(Rows from a data collection)
----
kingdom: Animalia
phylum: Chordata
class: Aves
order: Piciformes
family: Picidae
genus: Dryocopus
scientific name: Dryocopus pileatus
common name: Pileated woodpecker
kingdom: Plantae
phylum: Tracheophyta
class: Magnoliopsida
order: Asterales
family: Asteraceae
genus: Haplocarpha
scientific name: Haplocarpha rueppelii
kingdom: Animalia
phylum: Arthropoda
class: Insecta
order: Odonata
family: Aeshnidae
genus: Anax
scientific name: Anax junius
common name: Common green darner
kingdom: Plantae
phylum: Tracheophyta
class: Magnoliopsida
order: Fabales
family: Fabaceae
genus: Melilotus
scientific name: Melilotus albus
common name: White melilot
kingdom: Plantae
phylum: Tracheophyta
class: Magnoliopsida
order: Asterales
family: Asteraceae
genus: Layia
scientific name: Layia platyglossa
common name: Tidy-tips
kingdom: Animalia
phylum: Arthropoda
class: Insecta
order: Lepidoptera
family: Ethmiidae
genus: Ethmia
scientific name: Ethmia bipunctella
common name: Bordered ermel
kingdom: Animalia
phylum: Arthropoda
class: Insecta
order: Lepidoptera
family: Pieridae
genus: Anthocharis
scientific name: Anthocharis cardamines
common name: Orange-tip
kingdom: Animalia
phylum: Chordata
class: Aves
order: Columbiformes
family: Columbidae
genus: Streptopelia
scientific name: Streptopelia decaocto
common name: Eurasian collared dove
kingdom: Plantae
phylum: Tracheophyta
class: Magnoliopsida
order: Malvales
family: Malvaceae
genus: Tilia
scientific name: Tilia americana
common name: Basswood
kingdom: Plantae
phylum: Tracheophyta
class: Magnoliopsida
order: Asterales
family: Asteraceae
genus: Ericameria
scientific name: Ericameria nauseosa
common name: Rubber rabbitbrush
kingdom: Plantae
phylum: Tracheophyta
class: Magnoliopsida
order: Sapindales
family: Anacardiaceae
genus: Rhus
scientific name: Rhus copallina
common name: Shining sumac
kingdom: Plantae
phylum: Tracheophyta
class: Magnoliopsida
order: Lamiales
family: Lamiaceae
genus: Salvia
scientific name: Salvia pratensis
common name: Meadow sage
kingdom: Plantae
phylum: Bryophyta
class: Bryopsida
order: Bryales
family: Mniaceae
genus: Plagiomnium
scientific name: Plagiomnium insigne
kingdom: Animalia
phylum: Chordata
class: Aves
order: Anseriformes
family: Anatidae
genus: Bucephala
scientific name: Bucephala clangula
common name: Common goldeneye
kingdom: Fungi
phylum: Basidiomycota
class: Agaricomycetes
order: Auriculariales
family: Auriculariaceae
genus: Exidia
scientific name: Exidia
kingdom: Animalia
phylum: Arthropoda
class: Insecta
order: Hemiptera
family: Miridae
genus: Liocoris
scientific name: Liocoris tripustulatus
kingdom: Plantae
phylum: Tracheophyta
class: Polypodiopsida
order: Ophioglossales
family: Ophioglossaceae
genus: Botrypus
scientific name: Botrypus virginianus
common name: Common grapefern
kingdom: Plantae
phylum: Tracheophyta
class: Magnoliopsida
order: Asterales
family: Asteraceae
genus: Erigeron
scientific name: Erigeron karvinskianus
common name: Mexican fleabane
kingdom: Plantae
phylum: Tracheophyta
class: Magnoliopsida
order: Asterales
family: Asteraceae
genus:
----
## [WHAT THE EXERCISE ASKS]
Please change "common name" to "vernacular name" everywhere in the rows above and give them again, leaving everything else as it is.

## [CORRECT RESPONSE]
kingdom: Animalia
phylum: Chordata
class: Aves
order: Piciformes
family: Picidae
genus: Dryocopus
scientific name: Dryocopus pileatus
vernacular name: Pileated woodpecker
kingdom: Plantae
phylum: Tracheophyta
class: Magnoliopsida
order: Asterales
family: Asteraceae
genus: Haplocarpha
scientific name: Haplocarpha rueppelii
kingdom: Animalia
phylum: Arthropoda
class: Insecta
order: Odonata
family: Aeshnidae
genus: Anax
scientific name: Anax junius
vernacular name: Common green darner
kingdom: Plantae
phylum: Tracheophyta
class: Magnoliopsida
order: Fabales
family: Fabaceae
genus: Melilotus
scientific name: Melilotus albus
vernacular name: White melilot
kingdom: Plantae
phylum: Tracheophyta
class: Magnoliopsida
order: Asterales
family: Asteraceae
genus: Layia
scientific name: Layia platyglossa
vernacular name: Tidy-tips
kingdom: Animalia
phylum: Arthropoda
class: Insecta
order: Lepidoptera
family: Ethmiidae
genus: Ethmia
scientific name: Ethmia bipunctella
vernacular name: Bordered ermel
kingdom: Animalia
phylum: Arthropoda
class: Insecta
order: Lepidoptera
family: Pieridae
genus: Anthocharis
scientific name: Anthocharis cardamines
vernacular name: Orange-tip
kingdom: Animalia
phylum: Chordata
class: Aves
order: Columbiformes
family: Columbidae
genus: Streptopelia
scientific name: Streptopelia decaocto
vernacular name: Eurasian collared dove
kingdom: Plantae
phylum: Tracheophyta
class: Magnoliopsida
order: Malvales
family: Malvaceae
genus: Tilia
scientific name: Tilia americana
vernacular name: Basswood
kingdom: Plantae
phylum: Tracheophyta
class: Magnoliopsida
order: Asterales
family: Asteraceae
genus: Ericameria
scientific name: Ericameria nauseosa
vernacular name: Rubber rabbitbrush
kingdom: Plantae
phylum: Tracheophyta
class: Magnoliopsida
order: Sapindales
family: Anacardiaceae
genus: Rhus
scientific name: Rhus copallina
vernacular name: Shining sumac
kingdom: Plantae
phylum: Tracheophyta
class: Magnoliopsida
order: Lamiales
family: Lamiaceae
genus: Salvia
scientific name: Salvia pratensis
vernacular name: Meadow sage
kingdom: Plantae
phylum: Bryophyta
class: Bryopsida
order: Bryales
family: Mniaceae
genus: Plagiomnium
scientific name: Plagiomnium insigne
kingdom: Animalia
phylum: Chordata
class: Aves
order: Anseriformes
family: Anatidae
genus: Bucephala
scientific name: Bucephala clangula
vernacular name: Common goldeneye
kingdom: Fungi
phylum: Basidiomycota
class: Agaricomycetes
order: Auriculariales
family: Auriculariaceae
genus: Exidia
scientific name: Exidia
kingdom: Animalia
phylum: Arthropoda
class: Insecta
order: Hemiptera
family: Miridae
genus: Liocoris
scientific name: Liocoris tripustulatus
kingdom: Plantae
phylum: Tracheophyta
class: Polypodiopsida
order: Ophioglossales
family: Ophioglossaceae
genus: Botrypus
scientific name: Botrypus virginianus
vernacular name: Common grapefern
kingdom: Plantae
phylum: Tracheophyta
class: Magnoliopsida
order: Asterales
family: Asteraceae
genus: Erigeron
scientific name: Erigeron karvinskianus
vernacular name: Mexican fleabane
kingdom: Plantae
phylum: Tracheophyta
class: Magnoliopsida
order: Asterales
family: Asteraceae
genus:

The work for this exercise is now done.